**Prompt**
Your copy of the data should match it exactly, leaving out only the pictures.

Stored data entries
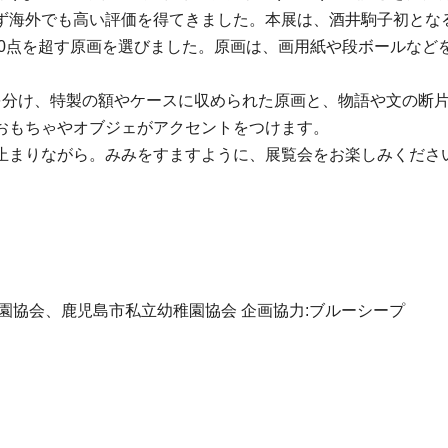
ず海外でも高い評価を得てきました。本展は、酒井駒子初とな
00点を超す原画を選びました。原画は、画用紙や段ボールな
を分け、特製の額やケースに収められた原画と、物語や文の断
おもちゃやオブジェがアクセントをつけます。
止まりながら。みみをすますように、展覧会をお楽しみくださ
園協会、鹿児島市私立幼稚園協会 企画協力:ブルーシープ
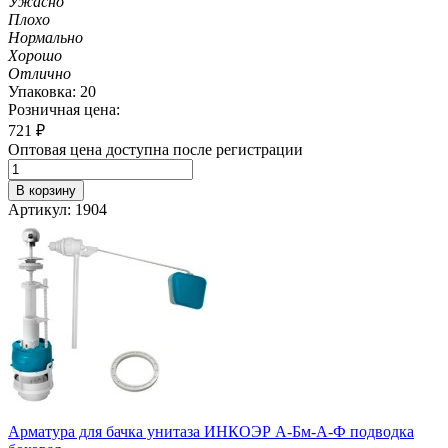
Ужасно
Плохо
Нормально
Хорошо
Отлично
Упаковка: 20
Розничная цена:
721
₽
Оптовая цена доступна после регистрации
В корзину
Артикул: 1904
Арматура для бачка унитаза ИНКОЭР А-Бм-А-Ф подводка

**Solution to the exercise**
ず海外でも高い評価を得てきました。本展は、酒井駒子初とな
00点を超す原画を選びました。原画は、画用紙や段ボールな
を分け、特製の額やケースに収められた原画と、物語や文の断
おもちゃやオブジェがアクセントをつけます。
止まりながら。みみをすますように、展覧会をお楽しみくださ
園協会、鹿児島市私立幼稚園協会 企画協力:ブルーシープ
Ужасно
Плохо
Нормально
Хорошо
Отлично
Упаковка: 20
Розничная цена:
721
₽
Оптовая цена доступна после регистрации
В корзину
Артикул: 1904
Арматура для бачка унитаза ИНКОЭР А-Бм-А-Ф подводка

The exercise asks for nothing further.